┌──

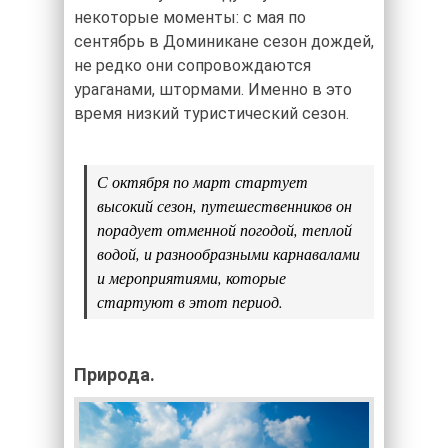
некоторые моменты: с мая по
сентябрь в Доминикане сезон дождей,
не редко они сопровождаются
ураганами, штормами. Именно в это
время низкий туристический сезон.
С октября по март стартует
высокий сезон, путешественников он
порадует отменной погодой, теплой
водой, и разнообразными карнавалами
и мероприятиями, которые
стартуют в этот период.
Природа.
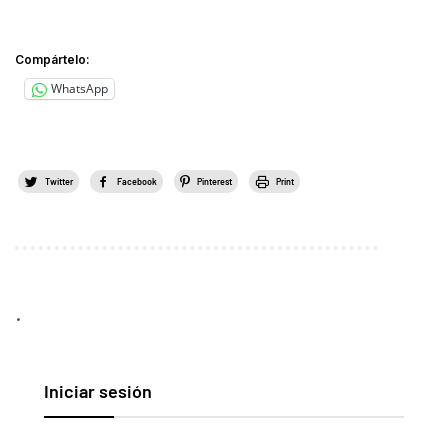
Compártelo:
WhatsApp
Twitter
Facebook
Pinterest
Print
.
Iniciar sesión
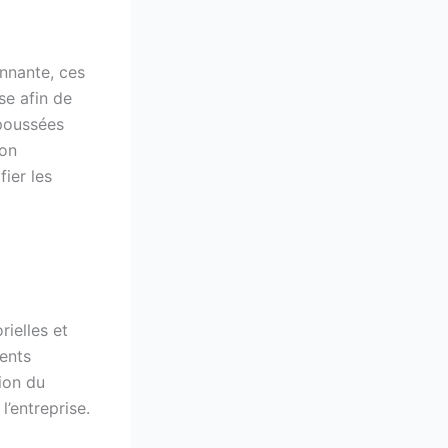
onnante, ces
se afin de
 poussées
ion
fier les
rielles et
ents
ion du
’entreprise.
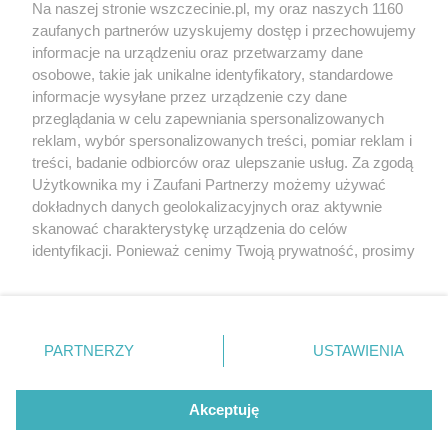
Wernisaże
Specjalny koncert z okazji
Na naszej stronie wszczecinie.pl, my oraz naszych 1160
20. urodzin portalu
zaufanych partnerów uzyskujemy dostęp i przechowujemy
Więcej
wSzczecinie.pl
informacje na urządzeniu oraz przetwarzamy dane
osobowe, takie jak unikalne identyfikatory, standardowe
Regulamin konkursów
informacje wysyłane przez urządzenie czy dane
śniadaniówka "Hej
przeglądania w celu zapewniania spersonalizowanych
Szczecin! Jest piątek!"
reklam, wybór spersonalizowanych treści, pomiar reklam i
treści, badanie odbiorców oraz ulepszanie usług. Za zgodą
Użytkownika my i Zaufani Partnerzy możemy używać
dokładnych danych geolokalizacyjnych oraz aktywnie
Partnerzy
skanować charakterystykę urządzenia do celów
Praca Szczecin
identyfikacji. Ponieważ cenimy Twoją prywatność, prosimy
o zgodę na korzystanie z tych technologii poprzez
the:protocol
kliknięcie „Akceptuję”. Zgoda jest dobrowolna i zawsze
POZASzczecin.pl
możesz ją zmienić/wycofać klikając przycisk ustawień
prywatności znajdujący się w lewym dolnym rogu strony
PARTNERZY
USTAWIENIA
. Niektóre rodzaje przetwarzania danych nie wymagają
zgody użytkownika, ale masz prawo sprzeciwić się
© 2026 wSzczecinie.pl
takiemu przetwarzaniu. Preferencje będą miały
Akceptuję
Created by GOD
zastosowania tylko na tej witrynie.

└──

## ASSIGNMENT:
When the word "dane" occurs in a line above, list that line.

## RESULT FOR THIS EXERCISE:
informacje na urządzeniu oraz przetwarzamy dane
informacje wysyłane przez urządzenie czy dane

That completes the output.